Problem: Express the lines as a numbered list, leaving out any blank lines, starting with the line that contains "city: Mesa Verde" and going on through the line that contains "city: Mkokotoni".

··· Stored records

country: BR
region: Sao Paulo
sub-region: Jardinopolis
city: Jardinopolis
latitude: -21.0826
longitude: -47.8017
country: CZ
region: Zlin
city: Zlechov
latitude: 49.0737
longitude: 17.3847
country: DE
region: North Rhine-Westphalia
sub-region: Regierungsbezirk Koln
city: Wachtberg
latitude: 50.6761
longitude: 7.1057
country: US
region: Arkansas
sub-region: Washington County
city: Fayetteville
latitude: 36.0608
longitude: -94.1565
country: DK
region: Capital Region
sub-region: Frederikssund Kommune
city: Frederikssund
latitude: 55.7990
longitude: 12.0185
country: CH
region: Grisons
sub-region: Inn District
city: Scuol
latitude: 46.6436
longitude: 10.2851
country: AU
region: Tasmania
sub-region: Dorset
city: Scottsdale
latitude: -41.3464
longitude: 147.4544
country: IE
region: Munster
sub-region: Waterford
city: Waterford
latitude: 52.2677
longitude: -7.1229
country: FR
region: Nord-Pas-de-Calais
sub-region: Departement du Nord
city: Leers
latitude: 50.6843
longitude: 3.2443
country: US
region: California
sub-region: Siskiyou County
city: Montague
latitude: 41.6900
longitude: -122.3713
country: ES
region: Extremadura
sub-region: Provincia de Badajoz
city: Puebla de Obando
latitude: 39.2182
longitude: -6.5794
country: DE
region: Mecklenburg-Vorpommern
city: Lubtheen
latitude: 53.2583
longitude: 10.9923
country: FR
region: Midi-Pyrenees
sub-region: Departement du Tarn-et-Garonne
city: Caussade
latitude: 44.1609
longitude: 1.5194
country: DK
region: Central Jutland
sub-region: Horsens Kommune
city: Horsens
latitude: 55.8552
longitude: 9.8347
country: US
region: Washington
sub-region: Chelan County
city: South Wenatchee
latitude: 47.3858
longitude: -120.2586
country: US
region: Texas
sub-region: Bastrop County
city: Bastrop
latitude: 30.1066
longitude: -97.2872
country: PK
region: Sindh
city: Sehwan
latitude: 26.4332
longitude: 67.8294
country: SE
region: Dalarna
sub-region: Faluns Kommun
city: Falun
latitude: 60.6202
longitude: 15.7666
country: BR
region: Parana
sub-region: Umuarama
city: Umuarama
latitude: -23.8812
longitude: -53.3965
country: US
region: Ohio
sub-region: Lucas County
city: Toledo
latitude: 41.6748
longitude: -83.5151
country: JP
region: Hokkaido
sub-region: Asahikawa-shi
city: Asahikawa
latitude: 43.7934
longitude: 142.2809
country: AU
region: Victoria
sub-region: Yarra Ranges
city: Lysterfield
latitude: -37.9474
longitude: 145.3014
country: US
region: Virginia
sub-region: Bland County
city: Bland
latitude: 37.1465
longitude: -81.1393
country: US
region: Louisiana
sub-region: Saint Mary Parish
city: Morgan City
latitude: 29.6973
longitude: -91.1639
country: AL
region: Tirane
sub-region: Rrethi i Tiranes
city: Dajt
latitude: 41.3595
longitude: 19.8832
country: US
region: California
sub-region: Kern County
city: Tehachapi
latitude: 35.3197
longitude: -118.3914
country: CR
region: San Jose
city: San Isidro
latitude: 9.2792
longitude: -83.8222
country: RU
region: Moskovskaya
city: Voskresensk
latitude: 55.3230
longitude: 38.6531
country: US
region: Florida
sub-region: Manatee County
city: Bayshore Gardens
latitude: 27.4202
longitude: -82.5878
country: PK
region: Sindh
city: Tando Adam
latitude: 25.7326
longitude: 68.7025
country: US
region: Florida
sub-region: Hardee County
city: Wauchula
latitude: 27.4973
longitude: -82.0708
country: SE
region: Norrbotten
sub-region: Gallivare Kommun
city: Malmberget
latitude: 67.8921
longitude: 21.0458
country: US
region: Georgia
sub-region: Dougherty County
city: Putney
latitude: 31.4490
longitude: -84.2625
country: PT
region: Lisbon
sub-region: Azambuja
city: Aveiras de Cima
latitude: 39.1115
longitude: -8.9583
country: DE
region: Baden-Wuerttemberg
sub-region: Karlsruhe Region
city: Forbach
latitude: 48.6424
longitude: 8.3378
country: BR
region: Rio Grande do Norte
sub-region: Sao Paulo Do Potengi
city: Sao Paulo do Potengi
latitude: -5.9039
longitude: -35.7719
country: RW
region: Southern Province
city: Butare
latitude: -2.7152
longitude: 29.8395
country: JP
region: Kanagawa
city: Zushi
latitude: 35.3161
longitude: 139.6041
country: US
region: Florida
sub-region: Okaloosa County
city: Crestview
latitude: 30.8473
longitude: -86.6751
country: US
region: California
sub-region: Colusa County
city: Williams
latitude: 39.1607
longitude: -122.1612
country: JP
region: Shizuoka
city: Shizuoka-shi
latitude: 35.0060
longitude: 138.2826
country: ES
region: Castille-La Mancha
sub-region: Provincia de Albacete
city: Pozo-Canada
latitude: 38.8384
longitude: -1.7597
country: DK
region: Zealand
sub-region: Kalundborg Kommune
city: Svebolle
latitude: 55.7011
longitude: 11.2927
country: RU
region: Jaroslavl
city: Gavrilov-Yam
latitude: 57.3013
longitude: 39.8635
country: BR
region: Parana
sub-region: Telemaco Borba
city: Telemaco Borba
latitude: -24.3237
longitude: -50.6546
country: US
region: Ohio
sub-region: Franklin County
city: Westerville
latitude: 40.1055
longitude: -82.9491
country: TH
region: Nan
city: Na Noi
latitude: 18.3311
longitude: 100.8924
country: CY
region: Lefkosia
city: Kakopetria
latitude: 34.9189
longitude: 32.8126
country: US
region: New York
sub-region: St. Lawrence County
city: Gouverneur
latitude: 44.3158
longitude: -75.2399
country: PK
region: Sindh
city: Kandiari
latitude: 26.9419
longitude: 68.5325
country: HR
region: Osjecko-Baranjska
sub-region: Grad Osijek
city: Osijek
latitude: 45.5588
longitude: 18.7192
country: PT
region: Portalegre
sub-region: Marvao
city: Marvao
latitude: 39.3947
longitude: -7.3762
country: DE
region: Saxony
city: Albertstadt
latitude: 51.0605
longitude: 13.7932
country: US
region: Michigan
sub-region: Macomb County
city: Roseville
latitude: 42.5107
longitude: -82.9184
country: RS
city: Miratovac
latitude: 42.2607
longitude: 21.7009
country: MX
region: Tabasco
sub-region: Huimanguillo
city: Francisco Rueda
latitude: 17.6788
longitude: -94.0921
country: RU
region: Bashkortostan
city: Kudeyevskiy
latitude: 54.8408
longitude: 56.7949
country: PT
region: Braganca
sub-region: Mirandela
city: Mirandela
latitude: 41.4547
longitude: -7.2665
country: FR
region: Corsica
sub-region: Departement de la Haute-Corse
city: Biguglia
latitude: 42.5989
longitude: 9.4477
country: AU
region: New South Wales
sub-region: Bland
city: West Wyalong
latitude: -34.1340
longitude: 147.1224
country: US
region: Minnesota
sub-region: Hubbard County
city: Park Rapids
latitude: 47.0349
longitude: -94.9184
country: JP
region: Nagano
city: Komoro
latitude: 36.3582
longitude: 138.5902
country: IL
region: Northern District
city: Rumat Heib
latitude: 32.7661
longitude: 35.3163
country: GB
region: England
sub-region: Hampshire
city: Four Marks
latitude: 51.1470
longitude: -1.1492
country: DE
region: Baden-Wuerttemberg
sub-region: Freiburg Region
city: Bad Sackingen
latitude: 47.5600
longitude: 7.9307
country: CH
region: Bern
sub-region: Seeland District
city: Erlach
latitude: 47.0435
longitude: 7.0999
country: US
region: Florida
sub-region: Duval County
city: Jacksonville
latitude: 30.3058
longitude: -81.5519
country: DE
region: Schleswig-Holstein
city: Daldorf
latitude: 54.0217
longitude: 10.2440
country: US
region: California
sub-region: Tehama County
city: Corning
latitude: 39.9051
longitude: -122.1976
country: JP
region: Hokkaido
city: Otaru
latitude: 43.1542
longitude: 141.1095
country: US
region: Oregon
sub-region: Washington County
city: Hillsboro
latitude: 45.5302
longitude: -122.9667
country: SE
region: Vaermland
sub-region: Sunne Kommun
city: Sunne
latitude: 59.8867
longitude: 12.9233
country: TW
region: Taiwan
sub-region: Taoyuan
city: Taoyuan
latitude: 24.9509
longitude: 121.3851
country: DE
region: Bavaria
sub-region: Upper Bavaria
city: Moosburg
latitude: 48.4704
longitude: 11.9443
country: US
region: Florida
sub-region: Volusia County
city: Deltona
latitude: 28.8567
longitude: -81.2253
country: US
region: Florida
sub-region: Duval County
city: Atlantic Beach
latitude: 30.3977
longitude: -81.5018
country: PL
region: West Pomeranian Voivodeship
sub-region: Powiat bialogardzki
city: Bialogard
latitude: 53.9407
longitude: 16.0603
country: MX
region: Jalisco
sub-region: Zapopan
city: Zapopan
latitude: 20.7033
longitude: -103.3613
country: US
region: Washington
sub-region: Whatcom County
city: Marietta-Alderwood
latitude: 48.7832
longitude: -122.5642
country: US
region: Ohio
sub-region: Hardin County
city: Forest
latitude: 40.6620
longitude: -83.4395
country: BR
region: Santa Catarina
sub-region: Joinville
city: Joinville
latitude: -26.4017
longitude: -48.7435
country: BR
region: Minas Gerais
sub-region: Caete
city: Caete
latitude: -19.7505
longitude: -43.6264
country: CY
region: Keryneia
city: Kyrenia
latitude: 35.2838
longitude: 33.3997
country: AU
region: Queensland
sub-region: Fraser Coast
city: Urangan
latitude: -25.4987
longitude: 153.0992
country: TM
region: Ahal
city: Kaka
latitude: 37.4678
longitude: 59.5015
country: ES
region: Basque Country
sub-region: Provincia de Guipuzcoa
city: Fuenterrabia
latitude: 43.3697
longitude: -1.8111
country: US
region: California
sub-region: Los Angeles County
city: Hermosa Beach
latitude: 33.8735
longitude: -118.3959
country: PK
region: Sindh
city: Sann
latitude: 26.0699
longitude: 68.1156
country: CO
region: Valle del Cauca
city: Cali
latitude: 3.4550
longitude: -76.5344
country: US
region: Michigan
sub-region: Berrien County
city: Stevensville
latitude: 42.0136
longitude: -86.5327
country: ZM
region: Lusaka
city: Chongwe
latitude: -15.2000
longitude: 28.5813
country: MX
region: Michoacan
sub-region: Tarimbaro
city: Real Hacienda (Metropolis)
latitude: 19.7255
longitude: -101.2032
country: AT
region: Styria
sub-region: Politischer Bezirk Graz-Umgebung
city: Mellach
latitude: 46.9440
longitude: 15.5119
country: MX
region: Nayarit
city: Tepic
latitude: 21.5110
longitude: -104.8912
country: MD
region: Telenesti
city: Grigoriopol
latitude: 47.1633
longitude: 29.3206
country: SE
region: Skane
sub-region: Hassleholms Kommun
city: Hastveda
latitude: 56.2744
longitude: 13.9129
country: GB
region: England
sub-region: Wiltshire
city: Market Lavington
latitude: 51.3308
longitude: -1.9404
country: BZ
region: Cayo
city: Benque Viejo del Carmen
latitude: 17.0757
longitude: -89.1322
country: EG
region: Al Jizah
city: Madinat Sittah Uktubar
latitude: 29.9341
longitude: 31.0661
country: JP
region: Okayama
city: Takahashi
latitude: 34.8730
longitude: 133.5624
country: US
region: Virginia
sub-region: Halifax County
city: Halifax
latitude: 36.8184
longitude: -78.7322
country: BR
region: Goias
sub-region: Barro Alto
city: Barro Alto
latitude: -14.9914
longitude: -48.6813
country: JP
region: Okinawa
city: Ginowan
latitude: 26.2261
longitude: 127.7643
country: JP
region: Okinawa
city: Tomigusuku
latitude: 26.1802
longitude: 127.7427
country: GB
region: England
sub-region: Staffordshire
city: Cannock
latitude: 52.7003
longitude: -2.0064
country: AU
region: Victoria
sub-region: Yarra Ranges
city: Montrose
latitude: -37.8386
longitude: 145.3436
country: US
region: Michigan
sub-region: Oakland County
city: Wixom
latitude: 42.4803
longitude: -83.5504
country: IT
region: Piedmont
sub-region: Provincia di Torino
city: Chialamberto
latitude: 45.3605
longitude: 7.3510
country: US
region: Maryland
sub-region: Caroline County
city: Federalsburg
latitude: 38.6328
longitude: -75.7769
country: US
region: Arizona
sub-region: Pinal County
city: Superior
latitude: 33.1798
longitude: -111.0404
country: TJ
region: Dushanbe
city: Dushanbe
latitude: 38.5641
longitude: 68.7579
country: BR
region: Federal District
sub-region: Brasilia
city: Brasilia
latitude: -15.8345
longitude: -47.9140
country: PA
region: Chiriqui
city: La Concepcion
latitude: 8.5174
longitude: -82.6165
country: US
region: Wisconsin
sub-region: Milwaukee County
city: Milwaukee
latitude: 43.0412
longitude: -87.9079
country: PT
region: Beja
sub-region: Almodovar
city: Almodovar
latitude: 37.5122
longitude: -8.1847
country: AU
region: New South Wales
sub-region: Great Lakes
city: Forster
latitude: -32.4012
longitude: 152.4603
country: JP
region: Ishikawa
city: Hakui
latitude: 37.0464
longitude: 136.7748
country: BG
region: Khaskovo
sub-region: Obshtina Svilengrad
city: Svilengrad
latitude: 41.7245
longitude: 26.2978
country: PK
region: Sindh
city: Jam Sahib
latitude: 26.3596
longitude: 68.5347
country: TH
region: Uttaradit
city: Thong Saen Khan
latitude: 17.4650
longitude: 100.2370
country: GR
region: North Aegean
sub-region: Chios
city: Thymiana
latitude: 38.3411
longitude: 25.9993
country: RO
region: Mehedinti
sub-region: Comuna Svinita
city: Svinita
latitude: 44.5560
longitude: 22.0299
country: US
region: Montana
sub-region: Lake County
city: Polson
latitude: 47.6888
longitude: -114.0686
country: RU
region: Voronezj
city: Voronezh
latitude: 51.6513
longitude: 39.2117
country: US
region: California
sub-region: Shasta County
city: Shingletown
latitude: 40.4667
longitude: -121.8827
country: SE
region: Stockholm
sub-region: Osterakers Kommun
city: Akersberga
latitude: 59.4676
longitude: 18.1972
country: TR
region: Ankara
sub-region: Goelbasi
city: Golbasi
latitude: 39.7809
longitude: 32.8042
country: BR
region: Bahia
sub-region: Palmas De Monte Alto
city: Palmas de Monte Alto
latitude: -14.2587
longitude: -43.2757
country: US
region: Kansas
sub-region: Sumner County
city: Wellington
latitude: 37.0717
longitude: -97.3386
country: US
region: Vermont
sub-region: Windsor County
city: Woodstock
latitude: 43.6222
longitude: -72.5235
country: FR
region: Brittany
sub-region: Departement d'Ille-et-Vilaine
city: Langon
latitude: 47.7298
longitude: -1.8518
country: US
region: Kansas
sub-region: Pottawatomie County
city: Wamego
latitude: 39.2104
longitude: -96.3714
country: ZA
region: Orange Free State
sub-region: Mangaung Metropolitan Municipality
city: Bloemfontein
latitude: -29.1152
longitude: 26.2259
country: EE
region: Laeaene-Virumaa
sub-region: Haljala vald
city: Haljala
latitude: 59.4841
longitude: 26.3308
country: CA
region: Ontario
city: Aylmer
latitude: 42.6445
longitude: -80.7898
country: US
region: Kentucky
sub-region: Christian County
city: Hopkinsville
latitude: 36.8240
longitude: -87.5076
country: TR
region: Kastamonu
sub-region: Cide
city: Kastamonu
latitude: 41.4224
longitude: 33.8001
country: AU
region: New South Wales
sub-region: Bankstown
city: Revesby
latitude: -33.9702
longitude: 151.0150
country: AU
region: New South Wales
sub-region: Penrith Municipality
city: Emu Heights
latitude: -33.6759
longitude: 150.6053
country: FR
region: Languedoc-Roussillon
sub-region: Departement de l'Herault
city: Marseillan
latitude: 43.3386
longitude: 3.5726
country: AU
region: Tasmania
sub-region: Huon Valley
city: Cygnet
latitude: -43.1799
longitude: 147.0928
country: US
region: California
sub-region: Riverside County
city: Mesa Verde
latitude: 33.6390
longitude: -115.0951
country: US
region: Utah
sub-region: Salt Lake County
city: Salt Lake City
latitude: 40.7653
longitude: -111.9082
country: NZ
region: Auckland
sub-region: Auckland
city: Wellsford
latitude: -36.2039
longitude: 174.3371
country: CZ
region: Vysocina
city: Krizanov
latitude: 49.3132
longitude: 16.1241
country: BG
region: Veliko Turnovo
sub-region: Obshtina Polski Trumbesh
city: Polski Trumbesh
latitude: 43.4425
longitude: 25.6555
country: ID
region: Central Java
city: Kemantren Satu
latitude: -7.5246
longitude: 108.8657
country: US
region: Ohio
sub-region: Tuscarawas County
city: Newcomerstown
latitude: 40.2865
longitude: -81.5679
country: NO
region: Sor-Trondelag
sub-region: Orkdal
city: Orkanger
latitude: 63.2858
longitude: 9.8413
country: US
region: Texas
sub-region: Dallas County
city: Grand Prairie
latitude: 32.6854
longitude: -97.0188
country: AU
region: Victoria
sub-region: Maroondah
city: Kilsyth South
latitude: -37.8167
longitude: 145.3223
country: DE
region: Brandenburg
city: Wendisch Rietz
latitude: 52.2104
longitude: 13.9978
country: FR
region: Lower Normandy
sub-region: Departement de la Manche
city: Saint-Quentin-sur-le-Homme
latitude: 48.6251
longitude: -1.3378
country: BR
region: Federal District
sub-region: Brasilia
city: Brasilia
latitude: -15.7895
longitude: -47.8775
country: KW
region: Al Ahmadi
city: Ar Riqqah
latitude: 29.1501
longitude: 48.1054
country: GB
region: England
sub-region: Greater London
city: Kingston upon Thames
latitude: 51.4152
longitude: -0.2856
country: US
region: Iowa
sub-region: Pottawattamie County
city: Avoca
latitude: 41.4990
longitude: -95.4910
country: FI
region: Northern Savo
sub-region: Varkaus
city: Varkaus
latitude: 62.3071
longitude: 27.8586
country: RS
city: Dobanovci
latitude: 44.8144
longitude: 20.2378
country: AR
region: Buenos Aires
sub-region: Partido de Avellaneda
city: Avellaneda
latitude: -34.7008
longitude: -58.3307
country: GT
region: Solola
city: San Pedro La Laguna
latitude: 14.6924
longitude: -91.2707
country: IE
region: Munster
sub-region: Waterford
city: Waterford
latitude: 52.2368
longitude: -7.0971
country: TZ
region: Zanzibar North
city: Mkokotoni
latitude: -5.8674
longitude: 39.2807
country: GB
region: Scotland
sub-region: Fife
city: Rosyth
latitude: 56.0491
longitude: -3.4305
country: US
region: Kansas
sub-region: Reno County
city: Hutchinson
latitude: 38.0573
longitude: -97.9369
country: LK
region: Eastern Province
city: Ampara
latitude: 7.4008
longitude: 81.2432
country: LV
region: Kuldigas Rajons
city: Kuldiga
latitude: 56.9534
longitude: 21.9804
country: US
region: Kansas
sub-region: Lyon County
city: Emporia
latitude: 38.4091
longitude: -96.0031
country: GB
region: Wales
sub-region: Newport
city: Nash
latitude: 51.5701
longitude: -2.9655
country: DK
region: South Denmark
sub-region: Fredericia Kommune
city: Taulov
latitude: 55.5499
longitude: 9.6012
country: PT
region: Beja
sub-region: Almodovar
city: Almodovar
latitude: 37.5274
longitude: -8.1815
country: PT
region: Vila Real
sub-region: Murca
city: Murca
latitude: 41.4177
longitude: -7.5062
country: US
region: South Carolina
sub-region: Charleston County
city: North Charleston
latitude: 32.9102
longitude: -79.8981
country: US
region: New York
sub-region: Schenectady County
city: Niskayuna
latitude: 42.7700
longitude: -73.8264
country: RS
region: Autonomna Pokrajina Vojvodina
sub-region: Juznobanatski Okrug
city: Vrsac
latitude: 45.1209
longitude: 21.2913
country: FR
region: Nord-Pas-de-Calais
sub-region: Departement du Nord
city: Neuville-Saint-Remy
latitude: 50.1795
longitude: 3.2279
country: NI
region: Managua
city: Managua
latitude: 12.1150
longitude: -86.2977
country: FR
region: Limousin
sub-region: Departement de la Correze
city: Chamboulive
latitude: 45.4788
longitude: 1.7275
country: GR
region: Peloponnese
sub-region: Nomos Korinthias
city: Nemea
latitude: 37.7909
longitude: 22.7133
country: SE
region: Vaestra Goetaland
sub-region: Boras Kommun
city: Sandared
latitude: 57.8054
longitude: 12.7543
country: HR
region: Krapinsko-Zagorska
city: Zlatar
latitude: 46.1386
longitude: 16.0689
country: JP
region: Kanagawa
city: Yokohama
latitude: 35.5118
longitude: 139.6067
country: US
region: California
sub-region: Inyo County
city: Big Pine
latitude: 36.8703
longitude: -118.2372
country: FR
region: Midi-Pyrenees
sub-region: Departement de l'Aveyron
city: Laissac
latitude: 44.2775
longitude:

······

Correct response:
1. city: Mesa Verde
2. latitude: 33.6390
3. longitude: -115.0951
4. country: US
5. region: Utah
6. sub-region: Salt Lake County
7. city: Salt Lake City
8. latitude: 40.7653
9. longitude: -111.9082
10. country: NZ
11. region: Auckland
12. sub-region: Auckland
13. city: Wellsford
14. latitude: -36.2039
15. longitude: 174.3371
16. country: CZ
17. region: Vysocina
18. city: Krizanov
19. latitude: 49.3132
20. longitude: 16.1241
21. country: BG
22. region: Veliko Turnovo
23. sub-region: Obshtina Polski Trumbesh
24. city: Polski Trumbesh
25. latitude: 43.4425
26. longitude: 25.6555
27. country: ID
28. region: Central Java
29. city: Kemantren Satu
30. latitude: -7.5246
31. longitude: 108.8657
32. country: US
33. region: Ohio
34. sub-region: Tuscarawas County
35. city: Newcomerstown
36. latitude: 40.2865
37. longitude: -81.5679
38. country: NO
39. region: Sor-Trondelag
40. sub-region: Orkdal
41. city: Orkanger
42. latitude: 63.2858
43. longitude: 9.8413
44. country: US
45. region: Texas
46. sub-region: Dallas County
47. city: Grand Prairie
48. latitude: 32.6854
49. longitude: -97.0188
50. country: AU
51. region: Victoria
52. sub-region: Maroondah
53. city: Kilsyth South
54. latitude: -37.8167
55. longitude: 145.3223
56. country: DE
57. region: Brandenburg
58. city: Wendisch Rietz
59. latitude: 52.2104
60. longitude: 13.9978
61. country: FR
62. region: Lower Normandy
63. sub-region: Departement de la Manche
64. city: Saint-Quentin-sur-le-Homme
65. latitude: 48.6251
66. longitude: -1.3378
67. country: BR
68. region: Federal District
69. sub-region: Brasilia
70. city: Brasilia
71. latitude: -15.7895
72. longitude: -47.8775
73. country: KW
74. region: Al Ahmadi
75. city: Ar Riqqah
76. latitude: 29.1501
77. longitude: 48.1054
78. country: GB
79. region: England
80. sub-region: Greater London
81. city: Kingston upon Thames
82. latitude: 51.4152
83. longitude: -0.2856
84. country: US
85. region: Iowa
86. sub-region: Pottawattamie County
87. city: Avoca
88. latitude: 41.4990
89. longitude: -95.4910
90. country: FI
91. region: Northern Savo
92. sub-region: Varkaus
93. city: Varkaus
94. latitude: 62.3071
95. longitude: 27.8586
96. country: RS
97. city: Dobanovci
98. latitude: 44.8144
99. longitude: 20.2378
100. country: AR
101. region: Buenos Aires
102. sub-region: Partido de Avellaneda
103. city: Avellaneda
104. latitude: -34.7008
105. longitude: -58.3307
106. country: GT
107. region: Solola
108. city: San Pedro La Laguna
109. latitude: 14.6924
110. longitude: -91.2707
111. country: IE
112. region: Munster
113. sub-region: Waterford
114. city: Waterford
115. latitude: 52.2368
116. longitude: -7.0971
117. country: TZ
118. region: Zanzibar North
119. city: Mkokotoni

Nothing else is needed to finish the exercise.